Cet écosystème de l’industrie immobilière est le dernier angle mort de cet événement. Des promoteurs qui encaissent les revenus de location aux courtiers qui agissent à titre d’intermédiaire dans les transactions aux médias qui constituent la « vitrine » de offres et y perçoivent des revenus significatifs jusqu’aux banques qui financent les opérations et en tirent d’importants profits, tout cette faune profite de la situation actuelle et refuse de tuer la « poule aux oeufs d’or ». Il faudra pourtant s’y attaquer car l’appétit sans borne des ces acteurs représente un frein à la lutte à la pauvreté et à l’accès au logement comme l’a constaté la mairesse de Montréal Valérie Plante dans le dossier du volet 3 qui veut contraindre les promoteurs à inclure du logement abordable et du logement social dans leurs projets. Elle dénonçait en mars dernier la faible implication du gouvernement du Québec en matière de construction de logement abordable et elle soulignait que seulement 200 logements abordables ont été financés par Québec depuis 2019. Les promoteurs à la recherche de profits rapides n’ont aucun intérêt à consacrer une partie de leur parc locatif aux personnes les plus pauvres de la société. Ils et elles ne sont pas là pour la charité mais pour encaisser le maximum de revenu. À ce titre, ils et elles représentent un obstacle dce taille dans cette bataille pour le droit au logement.

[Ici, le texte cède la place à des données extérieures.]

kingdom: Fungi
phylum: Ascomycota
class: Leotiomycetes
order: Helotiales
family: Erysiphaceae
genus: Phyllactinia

Au lendemain de ce sommet, les organisations de défense des droits des locataires des personnes des classes populaires manifestent contre le projet de loi 31 caquiste. Celui-ci vise notamment à retirer le droit à la cession des baux renforçant ainsi le rapport de force en faveur des propriétaires immobiliers. La lutte pour le droit au logement est une lutte contre le capitalisme dans le secteur du logement. Cette lutte est confrontée à des intérêts contraires dont il faut tenir compte lorsqu’on ébauche une stratégie pour y parvenir. Un appel « à la colère » des élu.e.s comme celui du maire Bruno Marchand ne suffira pas à faire trembler les colonnes du temple malgré son éloquence. Penser que le gouvernement Legault et ses sbires peuvent être « convaincus » grâce à des études de coûts de l’itinérance pour la société québécoise représente une erreur. Le gouvernement Legault est un gouvernement des affairistes par et pour les personnes qui veulent faire des profits grâce à l’immobilier. Souhaiter civiliser le capitalisme n’a jamais conduit qu’aux cul-de-sacs du renoncement et des échecs.